Our HIGH COURT RULES, 29 (!) (a) and (b) set out the proper procedure to be followed when pleadings are defective as it is alleged in this case. The relevant portion reads as follows:-

(1) (a) Where any pleading lacks averments which are necessary to sustain an action or defence, as the case may be, the opposing party, within the period allowed for the delivery of any subsequent pleading, may deliver an exception thereto.

(b) The grounds upon which the exception is founded must be clearly and concisely stated.

There are no rules laid down as to the degree of precision required in pleading or claiming damages. The character of the acts themselves which produce the damage and the circumstances under which these acts complained of, are done, must regulate the degree of certainty and particularity with which the damage done ought to be alleged and proved. In our present case it is alleged that MR. EPHRAIM GAMA requested from the defendant information regarding the calls made and received by his wife. Plaintiff in his declaration complains that the release of that information to MR. GAMA was invasion of his privacy. How? Plaintiff does not show whether or not the defendant was legal obliged contractually or otherwise, not to oblige as requested by MR.GAMA. What does he mean by "invasion"? The information was with regard to MRS. GAMA and her own husband who requested it. To make public what was private would mean divulging the


information to a third party. The plaintiff is not alleging that what was private was published to a third party.

What made the publication of that information unlawful and wrongful?

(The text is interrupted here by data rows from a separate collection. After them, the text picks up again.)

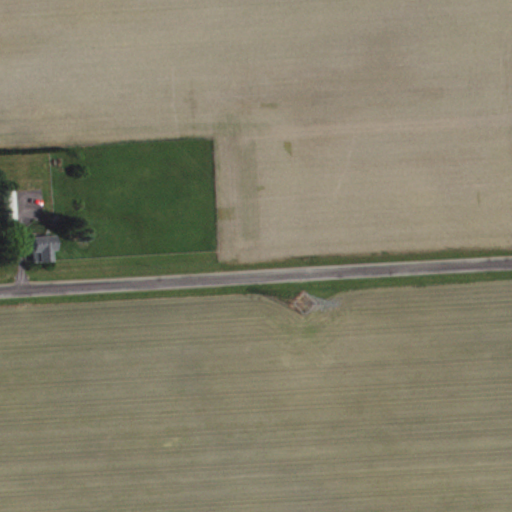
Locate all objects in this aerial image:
building: (9, 212)
building: (44, 254)
road: (256, 277)
power tower: (302, 305)
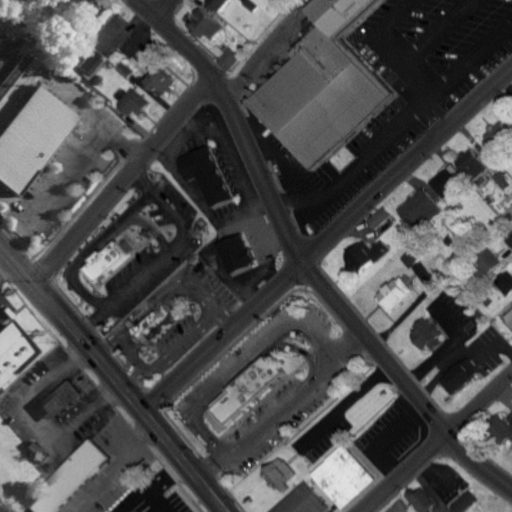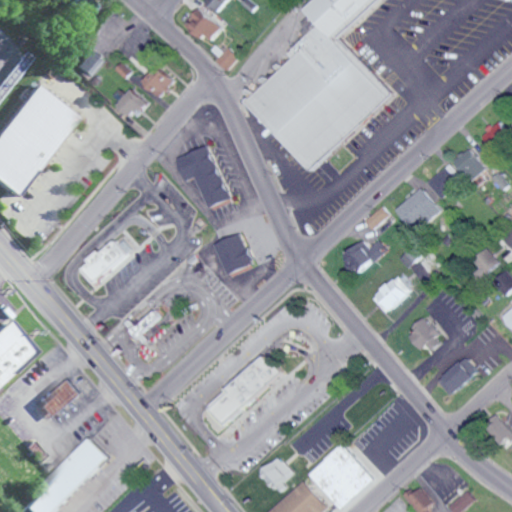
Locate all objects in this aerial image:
building: (215, 3)
building: (81, 5)
road: (165, 10)
building: (203, 24)
road: (442, 34)
building: (227, 58)
road: (399, 60)
road: (470, 60)
building: (1, 63)
building: (89, 64)
building: (124, 70)
building: (307, 75)
building: (159, 81)
building: (320, 86)
building: (130, 101)
building: (498, 134)
building: (29, 137)
road: (79, 155)
building: (470, 164)
building: (204, 175)
building: (447, 180)
building: (501, 181)
road: (123, 185)
road: (334, 191)
building: (420, 208)
building: (379, 218)
road: (509, 237)
road: (328, 243)
road: (0, 250)
building: (234, 254)
building: (364, 255)
road: (301, 258)
building: (107, 259)
building: (489, 260)
building: (104, 261)
road: (6, 267)
building: (505, 282)
road: (190, 285)
building: (394, 294)
building: (509, 317)
road: (222, 318)
building: (141, 322)
building: (144, 325)
building: (426, 335)
building: (13, 355)
road: (127, 375)
building: (460, 376)
road: (112, 379)
building: (245, 389)
building: (244, 390)
building: (59, 400)
building: (60, 400)
road: (503, 400)
road: (343, 405)
road: (280, 407)
road: (33, 425)
building: (500, 431)
road: (440, 444)
building: (279, 474)
road: (166, 476)
building: (343, 477)
building: (68, 479)
building: (420, 500)
road: (138, 501)
road: (158, 501)
building: (301, 501)
building: (463, 502)
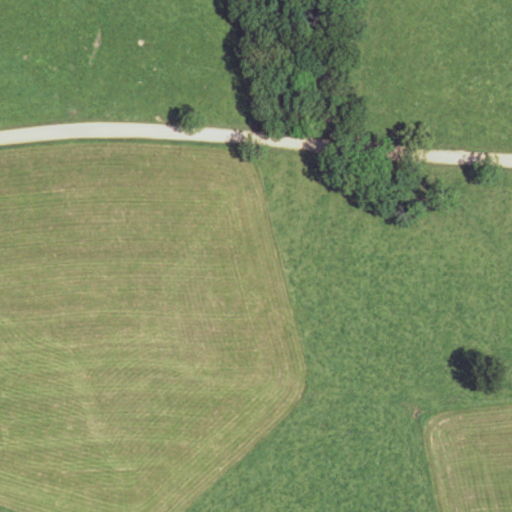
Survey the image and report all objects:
road: (256, 160)
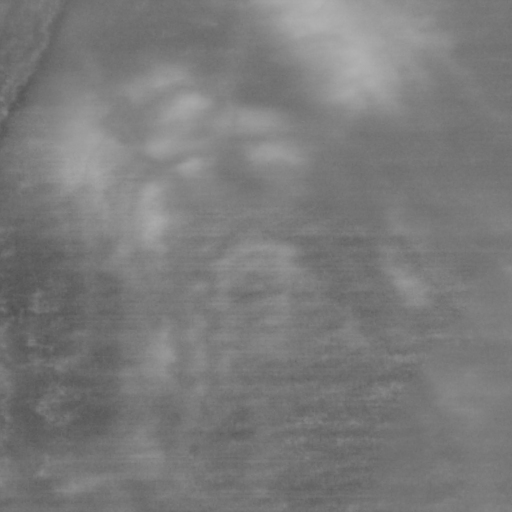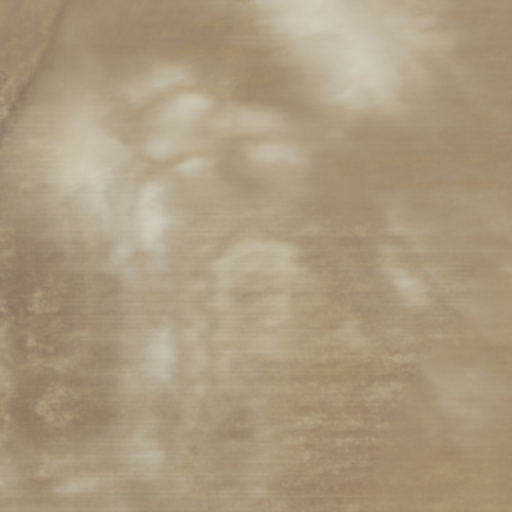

Nowhere in the pleadings does this plaintiff show why the revelation was alleged to be unlawful and wrongful.

It would appear that MR.EPHRAIM GAMA used the information to sue this plaintiff for damages in CIV/T/651/97. Plaintiff claims that he is unduly being dragged into costly and embarrassing litigation in that action. Perhaps he can successfully defend himself in that action. By indulging in improper relationship with another man's wife, he should have seen what he is complaining of, coming. He really has no one to blame but himself. This action against the cellular telephone service provider mere indicates that plaintiff has got his knickers in a twist.

The exception is properly taken and must succeed. It is therefore upheld with costs.